How are Smart Contracts Executed in Hyperledger?
How are Smart Contracts Executed in Hyperledger Architecture?
Smart Contracts are at the core of any blockchain implementation. The business logic is what drives many things in the blockchain, and Hyperledger makes it a little bit easier for us to implement Smart Contracts.
During many of our Blockchain Business Workshops, one area we heavily focus on is about Smart Contracts, and how they are executed in Hyperledger or any blockchain framework.
Before we jump in into its execution strategy, here is some essential information about Smart Contracts:
What are Smart Contracts?#
Smart Contracts is the business logic that runs on a blockchain. The complexity of the Smart Contract depends on the strategy that you would use to solve your business problem with blockchain.
Smart Contracts is the business logic in a blockchain.
Smart Contracts are grouped into two, based on the use-case in which they are being implemented:
- On-chain Smart Contracts
- Installed Smart Contracts
On-chain Smart Contracts
These are executed when a transaction happens on the blockchain. And they are stored right inside the blockchain as well.
Installed Smart Contracts
These Smart contracts are executed before the commit happens to the ledger or before the network is launched.

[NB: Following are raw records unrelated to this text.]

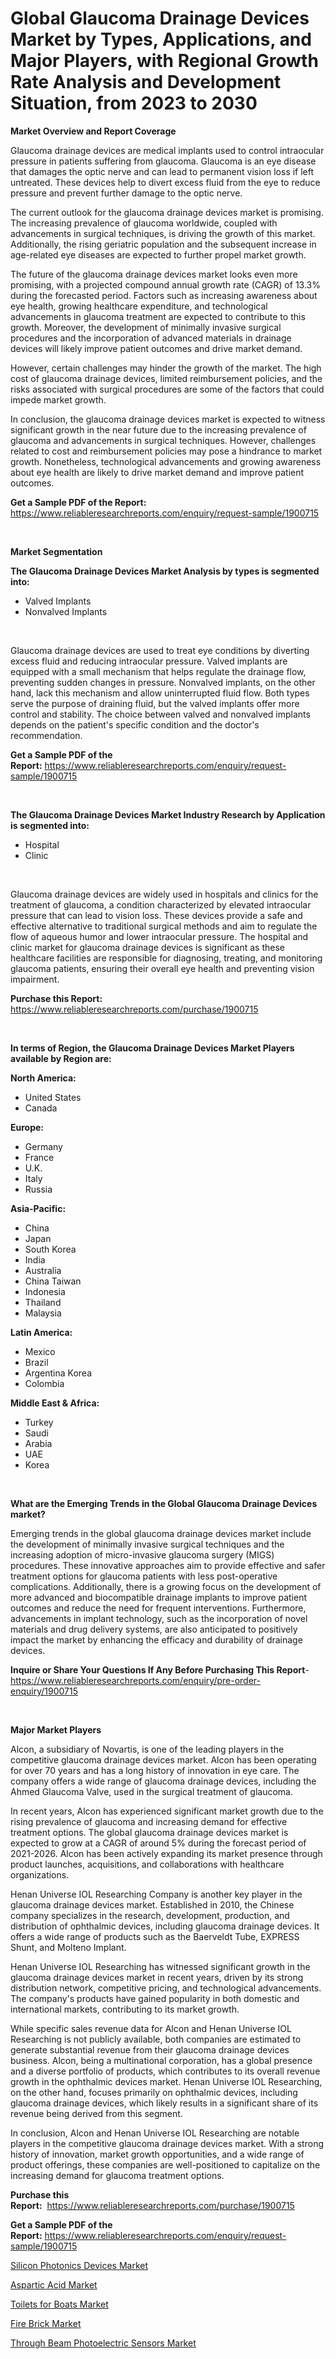 <p><h1>Global Glaucoma Drainage Devices Market by Types, Applications, and Major Players, with Regional Growth Rate Analysis and Development Situation, from 2023 to 2030</h1></p><p><strong>Market Overview and Report Coverage</strong></p>
<p><p>Glaucoma drainage devices are medical implants used to control intraocular pressure in patients suffering from glaucoma. Glaucoma is an eye disease that damages the optic nerve and can lead to permanent vision loss if left untreated. These devices help to divert excess fluid from the eye to reduce pressure and prevent further damage to the optic nerve.</p><p>The current outlook for the glaucoma drainage devices market is promising. The increasing prevalence of glaucoma worldwide, coupled with advancements in surgical techniques, is driving the growth of this market. Additionally, the rising geriatric population and the subsequent increase in age-related eye diseases are expected to further propel market growth.</p><p>The future of the glaucoma drainage devices market looks even more promising, with a projected compound annual growth rate (CAGR) of 13.3% during the forecasted period. Factors such as increasing awareness about eye health, growing healthcare expenditure, and technological advancements in glaucoma treatment are expected to contribute to this growth. Moreover, the development of minimally invasive surgical procedures and the incorporation of advanced materials in drainage devices will likely improve patient outcomes and drive market demand.</p><p>However, certain challenges may hinder the growth of the market. The high cost of glaucoma drainage devices, limited reimbursement policies, and the risks associated with surgical procedures are some of the factors that could impede market growth.</p><p>In conclusion, the glaucoma drainage devices market is expected to witness significant growth in the near future due to the increasing prevalence of glaucoma and advancements in surgical techniques. However, challenges related to cost and reimbursement policies may pose a hindrance to market growth. Nonetheless, technological advancements and growing awareness about eye health are likely to drive market demand and improve patient outcomes.</p></p>
<p><strong>Get a Sample PDF of the Report:</strong> <a href="https://www.reliableresearchreports.com/enquiry/request-sample/1900715">https://www.reliableresearchreports.com/enquiry/request-sample/1900715</a></p>
<p>&nbsp;</p>
<p><strong>Market Segmentation</strong></p>
<p><strong>The Glaucoma Drainage Devices Market Analysis by types is segmented into:</strong></p>
<p><ul><li>Valved Implants</li><li>Nonvalved Implants</li></ul></p>
<p>&nbsp;</p>
<p><p>Glaucoma drainage devices are used to treat eye conditions by diverting excess fluid and reducing intraocular pressure. Valved implants are equipped with a small mechanism that helps regulate the drainage flow, preventing sudden changes in pressure. Nonvalved implants, on the other hand, lack this mechanism and allow uninterrupted fluid flow. Both types serve the purpose of draining fluid, but the valved implants offer more control and stability. The choice between valved and nonvalved implants depends on the patient's specific condition and the doctor's recommendation.</p></p>
<p><strong>Get a Sample PDF of the Report:</strong>&nbsp;<a href="https://www.reliableresearchreports.com/enquiry/request-sample/1900715">https://www.reliableresearchreports.com/enquiry/request-sample/1900715</a></p>
<p>&nbsp;</p>
<p><strong>The Glaucoma Drainage Devices Market Industry Research by Application is segmented into:</strong></p>
<p><ul><li>Hospital</li><li>Clinic</li></ul></p>
<p>&nbsp;</p>
<p><p>Glaucoma drainage devices are widely used in hospitals and clinics for the treatment of glaucoma, a condition characterized by elevated intraocular pressure that can lead to vision loss. These devices provide a safe and effective alternative to traditional surgical methods and aim to regulate the flow of aqueous humor and lower intraocular pressure. The hospital and clinic market for glaucoma drainage devices is significant as these healthcare facilities are responsible for diagnosing, treating, and monitoring glaucoma patients, ensuring their overall eye health and preventing vision impairment.</p></p>
<p><strong>Purchase this Report:</strong>&nbsp; <a href="https://www.reliableresearchreports.com/purchase/1900715">https://www.reliableresearchreports.com/purchase/1900715</a></p>
<p>&nbsp;</p>
<p><strong>In terms of Region, the Glaucoma Drainage Devices Market Players available by Region are:</strong></p>
<p>
    <p> <strong> North America: </strong>
        <ul>
            <li>United States</li>
            <li>Canada</li>
        </ul>
        </p> 
    <p> <strong> Europe: </strong>
        <ul>
            <li>Germany</li>
            <li>France</li>
            <li>U.K.</li>
            <li>Italy</li>
            <li>Russia</li>
        </ul>
        </p> 
    <p> <strong> Asia-Pacific: </strong>
        <ul>
            <li>China</li>
            <li>Japan</li>
            <li>South Korea</li>
            <li>India</li>
            <li>Australia</li>
            <li>China Taiwan</li>
            <li>Indonesia</li>
            <li>Thailand</li>
            <li>Malaysia</li>
        </ul>
        </p> 
    <p> <strong> Latin America: </strong>
        <ul>
            <li>Mexico</li>
            <li>Brazil</li>
            <li>Argentina Korea</li>
            <li>Colombia</li>
        </ul>
        </p> 
    <p> <strong> Middle East & Africa: </strong>
        <ul>
            <li>Turkey</li>
            <li>Saudi</li>
            <li>Arabia</li>
            <li>UAE</li>
            <li>Korea</li>
        </ul>
    </p>
    </p>
<p>&nbsp;</p>
<p><strong>What are the Emerging Trends in the Global Glaucoma Drainage Devices market?</strong></p>
<p><p>Emerging trends in the global glaucoma drainage devices market include the development of minimally invasive surgical techniques and the increasing adoption of micro-invasive glaucoma surgery (MIGS) procedures. These innovative approaches aim to provide effective and safer treatment options for glaucoma patients with less post-operative complications. Additionally, there is a growing focus on the development of more advanced and biocompatible drainage implants to improve patient outcomes and reduce the need for frequent interventions. Furthermore, advancements in implant technology, such as the incorporation of novel materials and drug delivery systems, are also anticipated to positively impact the market by enhancing the efficacy and durability of drainage devices.</p></p>
<p><strong>Inquire or Share Your Questions If Any Before Purchasing This Report</strong>- <a href="https://www.reliableresearchreports.com/enquiry/pre-order-enquiry/1900715">https://www.reliableresearchreports.com/enquiry/pre-order-enquiry/1900715</a></p>
<p>&nbsp;</p>
<p><strong>Major Market Players</strong></p>
<p><p>Alcon, a subsidiary of Novartis, is one of the leading players in the competitive glaucoma drainage devices market. Alcon has been operating for over 70 years and has a long history of innovation in eye care. The company offers a wide range of glaucoma drainage devices, including the Ahmed Glaucoma Valve, used in the surgical treatment of glaucoma.</p><p>In recent years, Alcon has experienced significant market growth due to the rising prevalence of glaucoma and increasing demand for effective treatment options. The global glaucoma drainage devices market is expected to grow at a CAGR of around 5% during the forecast period of 2021-2026. Alcon has been actively expanding its market presence through product launches, acquisitions, and collaborations with healthcare organizations.</p><p>Henan Universe IOL Researching Company is another key player in the glaucoma drainage devices market. Established in 2010, the Chinese company specializes in the research, development, production, and distribution of ophthalmic devices, including glaucoma drainage devices. It offers a wide range of products such as the Baerveldt Tube, EXPRESS Shunt, and Molteno Implant.</p><p>Henan Universe IOL Researching has witnessed significant growth in the glaucoma drainage devices market in recent years, driven by its strong distribution network, competitive pricing, and technological advancements. The company's products have gained popularity in both domestic and international markets, contributing to its market growth.</p><p>While specific sales revenue data for Alcon and Henan Universe IOL Researching is not publicly available, both companies are estimated to generate substantial revenue from their glaucoma drainage devices business. Alcon, being a multinational corporation, has a global presence and a diverse portfolio of products, which contributes to its overall revenue growth in the ophthalmic devices market. Henan Universe IOL Researching, on the other hand, focuses primarily on ophthalmic devices, including glaucoma drainage devices, which likely results in a significant share of its revenue being derived from this segment.</p><p>In conclusion, Alcon and Henan Universe IOL Researching are notable players in the competitive glaucoma drainage devices market. With a strong history of innovation, market growth opportunities, and a wide range of product offerings, these companies are well-positioned to capitalize on the increasing demand for glaucoma treatment options.</p></p>
<p><strong>Purchase this Report:</strong>&nbsp;&nbsp;<a href="https://www.reliableresearchreports.com/purchase/1900715">https://www.reliableresearchreports.com/purchase/1900715</a></p>
<p></p>
<p><strong>Get a Sample PDF of the Report:</strong>&nbsp;<a href="https://www.reliableresearchreports.com/enquiry/request-sample/1900715">https://www.reliableresearchreports.com/enquiry/request-sample/1900715</a></p>
<p><p><a href="https://medium.com/@caligoldner/silicon-photonics-devices-market-furnishes-information-on-market-share-market-trends-and-market-b8e23d180582">Silicon Photonics Devices Market</a></p><p><a href="https://github.com/WillieWoodard/Market-Research-Report-List-2/blob/main/aspartic-acid-market.md">Aspartic Acid Market</a></p><p><a href="https://medium.com/@markuspagac/toilets-for-boats-market-exploring-market-share-market-trends-and-future-growth-4fb2964929b4">Toilets for Boats Market</a></p><p><a href="https://github.com/BryceTownsendr/Market-Research-Report-List-2/blob/main/fire-brick-market.md">Fire Brick Market</a></p><p><a href="https://medium.com/@austynlemke1988/through-beam-photoelectric-sensors-market-insight-market-trends-growth-forecasted-from-2023-to-14a6674e0663">Through Beam Photoelectric Sensors Market</a></p></p>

To understand a little bit more about Smart Contracts, take a look at the Hyperledger Architecture our CIO wrote about a few weeks back.
How are Smart Contracts Executed?#
To explain how Smart Contracts are executed in Hyperledger, here’s a diagram that would give you a very quick overview of the flow:
Everything starts with the input block or the contract interpreter, where the ID of the contract is sent for a transaction request. Whenever the Smart Contract finds that the request is not valid, it rejects the contract, and then the transaction is committed to the blockchain’s ledger.
Once this validation goes through, the transaction packet is sent to the consensus service, which sits in the middle of the processing unit. This is where the Smart Contract validates whether the transaction can be committed to the blockchain or not.
This validation is not just a straightforward implementation of yes or no rules in the Smart Contract code. When validating a transaction, the Smart Contract validates two major things:
- Syntax Errors
- Logic Errors
Validating the syntax errors are very straightforward. But validating the logic errors are very complex.
When validating logic errors, Smart Contract validation turns to a policy-driven decision making. The best example would be to store the details of a double-transaction in the chain, for audit purposes for later use. This can be done if the policy requires you to do that.
The best part about Hyperledger framework is the ability to handle Smart Contract in a unique way in each and every framework that it has:
- Hyperledger Fabric
- Hyperledger Sawtooth
- Hyperledger Burrow
- Hyperledger Iroha
Pro Tip: When using Hyperledger for a large-scale transaction, using Hyperledger Sawtooth is preferred considering the way it handles the Smart Contracts cryptographically, rather than a straightforward validation.